Hiring people to endanger my children’s lives easy, but rather expensive
What would you do if a man threatened to put your children on the roof of a jeep and then perform dangerous vehicular acrobatics like trying to flip the car over?
I’ll tell you what I did. I said yes, paid him a large amount of money, AND my wife gave him a tip afterwards.
No, it’s not bad parenting. It’s a concept called “adventure holidays”, also known as “assisted suicide”.
The horror began a day earlier when my wife handed me a brochure of a “jeep-trekking” day tour while we were in Thailand.
Now MY idea of a wild vacation is trying out an incremental adjustment to my favored reclining position on the sofa, but I responded as a married man should to all spousal utterances: nodding like a pecking bird desk ornament.
The next day, a jeep-like pick-up truck picked us up.
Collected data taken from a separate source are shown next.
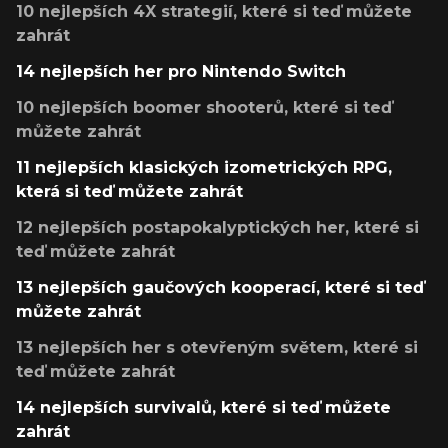
10 nejlepších 4X strategií, které si teď můžete
zahrát
14 nejlepších her pro Nintendo Switch
10 nejlepších boomer shooterů, které si teď
můžete zahrát
11 nejlepších klasických izometrických RPG,
která si teď můžete zahrát
12 nejlepších postapokalyptických her, které si
teď můžete zahrát
13 nejlepších gaučových kooperací, které si teď
můžete zahrát
13 nejlepších her s otevřeným světem, které si
teď můžete zahrát
14 nejlepších survivalů, které si teď můžete
zahrát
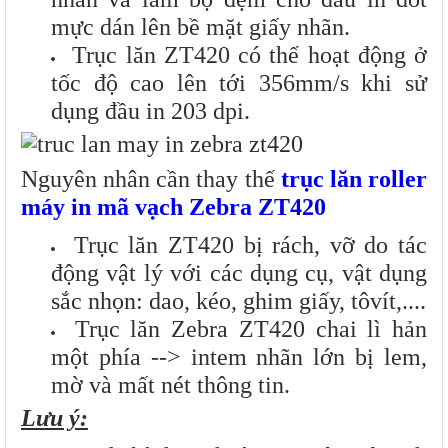
mực dán lên bề mặt giấy nhãn.
Trục lăn ZT420 có thể hoạt động ở
tốc độ cao lên tới 356mm/s khi sử
dụng đầu in 203 dpi.
Nguyên nhân cần thay thế
trục lăn roller
máy in mã vạch Zebra ZT420
Trục lăn ZT420 bị rách, vỡ do tác
động vật lý với các dụng cụ, vật dụng
sắc nhọn: dao, kéo, ghim giấy, tôvít,....
Trục lăn Zebra ZT420 chai lì hản
một phía --> intem nhãn lớn bị lem,
mờ và mất nét thông tin.
Lưu ý:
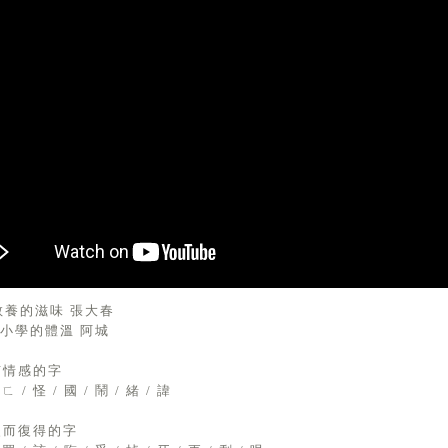
教養的滋味 張大春
小學的體溫 阿城
1有情感的字
 ㄈ / 怪 / 國 / 鬧 / 緒 / 諱
2失而復得的字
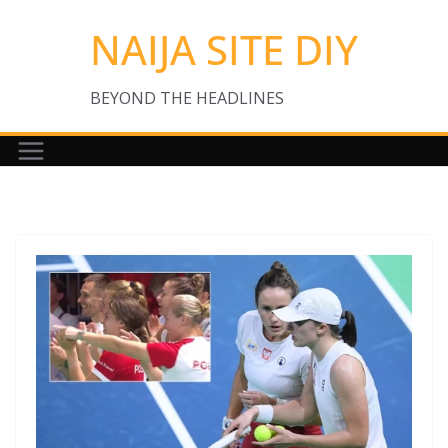
Skip
NAIJA SITE DIY
to
content
BEYOND THE HEADLINES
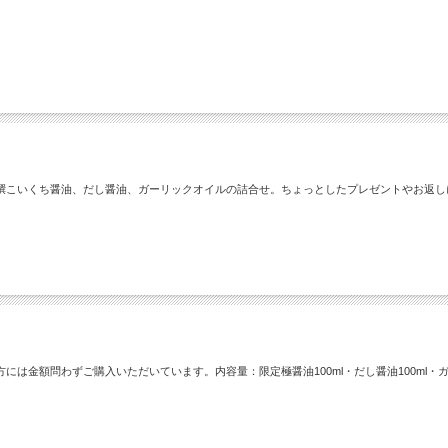
撰こいくち醤油、だし醤油、ガーリックオイルの詰合せ。ちょっとしたプレゼントやお返し
は金額問わずご購入いただいています。内容量：限定極醤油100ml・だし醤油100ml・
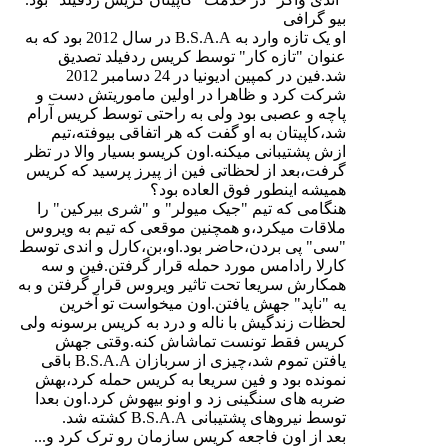
بیو گرافی
او یک تازه وارد به B.S.A.A در سال 2012 بود که به
عنوان "تازه کار" توسط کریس ردفیلد تصدیق
شد.فین در کمپین ادیونیا در 24 دسامبر 2012
شرکت کرد و ظاهرا در اولین ماموریتش دست و
پاچه و عصبی بود ولی به راحتی توسط کریس آرام
شد،کاپیتان به او گفت که هر اتفاقی بیوفته،تیم
ازش پشتیبانی میکنه.اون کریسو بسیار والا در تظر
گرفت،بعد از لحظاتی فین از پیرز پرسید که کریس
همیشه اینطور فوق العاده بود؟
هنگامی که تیم "جیک میولر" و "شری بیرکین" را
ملاقات میکرد،و همچنین موقعی که تیم به ویروس
"سی" پی بردن،حاضر بود.او،بن،کارل و اندی توسط
کارلا رادامس مورد حمله قرار گرفتن.فین و سه
همکارش سریعا تحت تاثیر ویروس قرار گرفتن و به
یه "ناپد" جهش یافتن.اون میخواست تو آخرین
لحظات زندگیش با ناله و درد به کریس برسونه ولی
کریس فقط تونست تماشاش کنه.وقتی جهش
یافتن تموم شد،چیزی از سربازان B.S.A.A باقی
نمونده بود و فین سریعا به کریس حمله کرد،بهش
ضربه های سنگینی زد و اونو بیهوش کرد.اون بعدا
توسط نیروهای پشتیبانی B.S.A.A کشته شد.
بعد از اون فاجعه کریس سازمان رو ترک کرد و...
Tour guides sat in air-conditioned comfort in the driver’s cabin, while we paying guests balanced on benches in the back of the truck or clung to the cabin roof.
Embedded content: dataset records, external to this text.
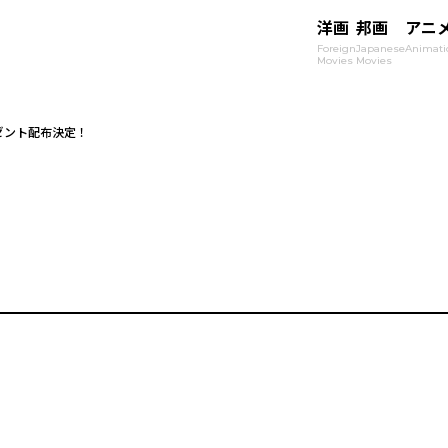
洋画
邦画
アニ
Foreign
Japanese
Animati
Movies
Movies
ゼント配布決定！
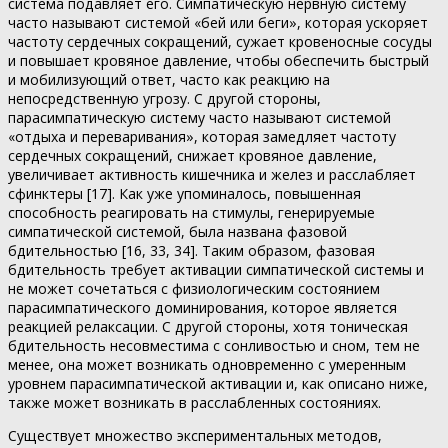
система подавляет его. Симпатическую нервную систему
часто называют системой «бей или беги», которая ускоряет
частоту сердечных сокращений, сужает кровеносные сосуды
и повышает кровяное давление, чтобы обеспечить быстрый
и мобилизующий ответ, часто как реакцию на
непосредственную угрозу. С другой стороны,
парасимпатическую систему часто называют системой
«отдыха и переваривания», которая замедляет частоту
сердечных сокращений, снижает кровяное давление,
увеличивает активность кишечника и желез и расслабляет
сфинктеры [17]. Как уже упоминалось, повышенная
способность реагировать на стимулы, генерируемые
симпатической системой, была названа фазовой
бдительностью [16, 33, 34]. Таким образом, фазовая
бдительность требует активации симпатической системы и
не может сочетаться с физиологическим состоянием
парасимпатического доминирования, которое является
реакцией релаксации. С другой стороны, хотя тоническая
бдительность несовместима с сонливостью и сном, тем не
менее, она может возникать одновременно с умеренным
уровнем парасимпатической активации и, как описано ниже,
также может возникать в расслабленных состояниях.
Существует множество экспериментальных методов,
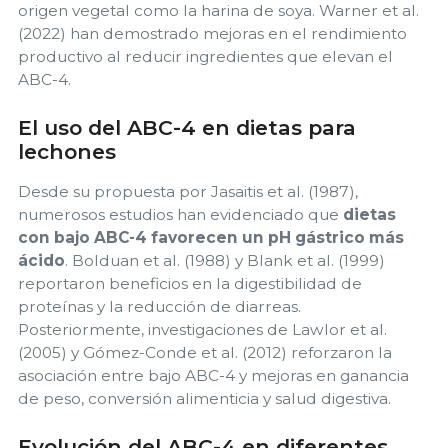
origen vegetal como la harina de soya. Warner et al.
(2022) han demostrado mejoras en el rendimiento
productivo al reducir ingredientes que elevan el
ABC-4.
El uso del ABC-4 en dietas para
lechones
Desde su propuesta por Jasaitis et al. (1987),
numerosos estudios han evidenciado que
dietas
con bajo ABC-4 favorecen un pH gástrico más
ácido
. Bolduan et al. (1988) y Blank et al. (1999)
reportaron beneficios en la digestibilidad de
proteínas y la reducción de diarreas.
Posteriormente, investigaciones de Lawlor et al.
(2005) y Gómez-Conde et al. (2012) reforzaron la
asociación entre bajo ABC-4 y mejoras en ganancia
de peso, conversión alimenticia y salud digestiva.
Evolución del ABC-4 en diferentes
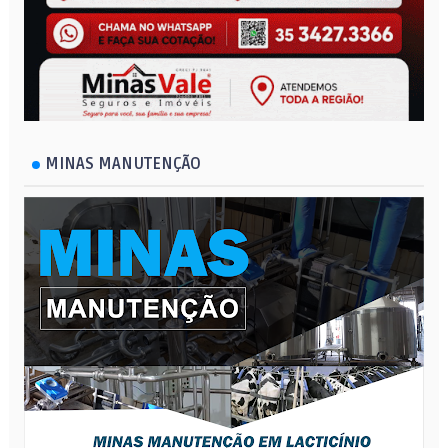
MINAS MANUTENÇÃO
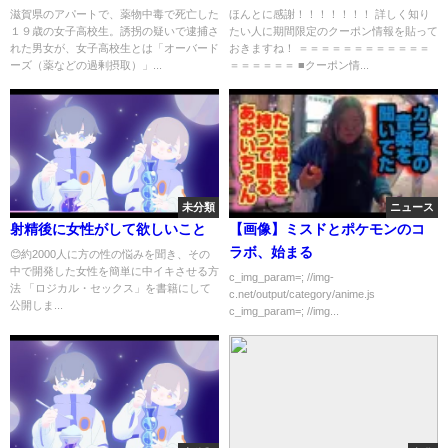
滋賀県のアパートで、薬物中毒で死亡した
ほんとに感謝！！！！！！！ 詳しく知り
１９歳の女子高校生。誘拐の疑いで逮捕さ
たい人に期間限定のクーポン情報を貼って
れた男女が、女子高校生とは「オーバード
おきますね！ ＝＝＝＝＝＝＝＝＝＝＝＝
ーズ（薬などの過剰摂取）」...
＝＝＝＝＝＝ ■クーポン情...
未分類
ニュース
射精後に女性がして欲しいこと
【画像】ミスドとポケモンのコ
ラボ、始まる
😊約2000人に方の性の悩みを聞き、その
中で開発した女性を簡単に中イキさせる方
c_img_param=; //img-
法 「ロジカル・セックス」を書籍にして
c.net/output/category/anime.js
公開しま...
c_img_param=; //img...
The driver drove like he was half mad, until we met up with rival drivers – and then he drove as if he was completely mad. The jeeps bounced over off-road mountain trails, while passengers screamed and held on for dear life.
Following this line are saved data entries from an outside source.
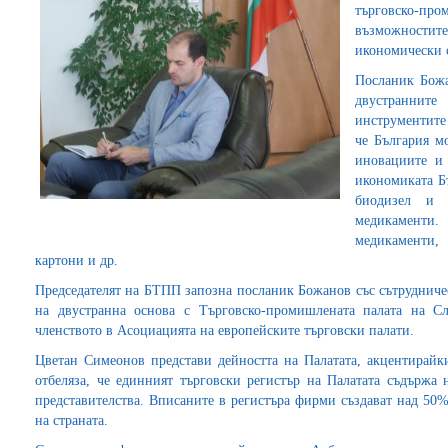
търговско-п
възможностит
икономически 
Посланик Божа
двустранни
инструментите
че България м
иновациите и
икономиката Бъ
биодизел и 
медикаменти.
медикаменти,
картони и др.
Председателят на БТПП запозна посланик Божанов със сътрудничес
на двустранна основа с Търговско-промишлената палата на 
членството в Асоциацията на европейските търговски палати.
Цветан Симеонов представи дейността на Палатата, акцентирайки
отбеляза, че единният търговски регистър на Палатата съдържа
представителства. Вписаните в регистъра фирми създават над 50
на страната.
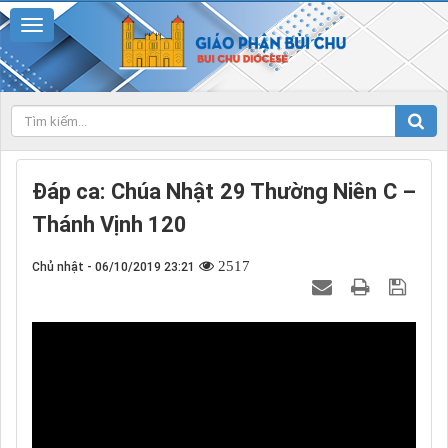
Đáp ca: Chúa Nhật 29 Thường Niên C –
Thánh Vịnh 120
2517
Chủ nhật - 06/10/2019 23:21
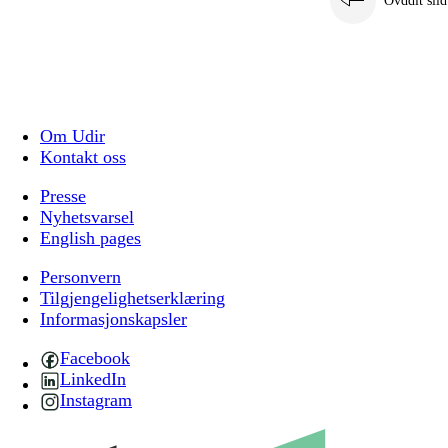
Ovddit siid
Om Udir
Kontakt oss
Presse
Nyhetsvarsel
English pages
Personvern
Tilgjengelighetserklæring
Informasjonskapsler
Facebook
LinkedIn
Instagram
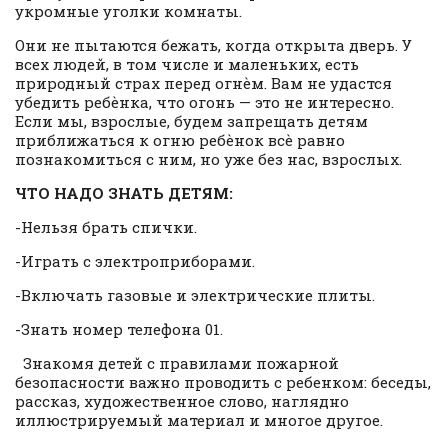
укромные уголки комнаты.
Они не пытаются бежать, когда открыта дверь. У
всех людей, в том числе и маленьких, есть
природный страх перед огнѐм. Вам не удастся
убедить ребѐнка, что огонь — это не интересно.
Если мы, взрослые, будем запрещать детям
приближаться к огню ребѐнок всѐ равно
познакомиться с ним, но уже без нас, взрослых.
ЧТО НАДО ЗНАТЬ ДЕТЯМ:
-Нельзя брать спички.
-Играть с электроприборами.
-Включать газовые и электрические плиты.
-Знать номер телефона 01.
Знакомя детей с правилами пожарной
безопасности важно проводить с ребенком: беседы,
рассказ, художественное слово, наглядно
иллюстрируемый материал и многое другое.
At the end of the day, the adults had that glazed look of people who have survived World War I or a “Transformers” movie, while the kids were jumping up and down, saying, “Again! Again!”
A fellow survivor of this expensive torment was from Chile, home of the world’s scariest “entertainment”, a bungee jump into the mouth of a live volcano. The brochure, and I am not making this up, says: “FAQ. Q: Will I die? A: Yes. You could. You’ll be signing a waiver though, so we’re cool.” Well, that’s all right then.
After I got home, I read in the paper that Action Park (nicknamed “Class Action Park”) will soon reopen. This is a famous theme park in the US state of New Jersey that was closed down in 1996 because so many people were killed or injured. What’s going on? In my day, being maimed or killed was considered a bad thing. Now we buy tickets and queue up!
Note to self: Never use the words “rational” and “humanity” in the same sentence again.
Maybe I should switch sides. A reader sent me a recent news report about an attempted suicide in Qingdao, China. A man climbed out of a window and balanced on a ledge, five stories up. When he tried to throw himself off, firefighters at ground level blasted him with a water cannon, which carried him upwards and back through the window out of which he had climbed.
I hid the report from my children, knowing they would copy it. “I’ll jump out of the apartment window and you blast me back in with the gardener’s hose, it’ll probably work.”
Mind you, if they did try it, and it did work, I could market it as a new adventure holiday concept. “Jump out of my apartment window! Only a few hundred dollars! Must sign waiver!”
I might earn enough to go on another adventure holiday. O joy and bliss.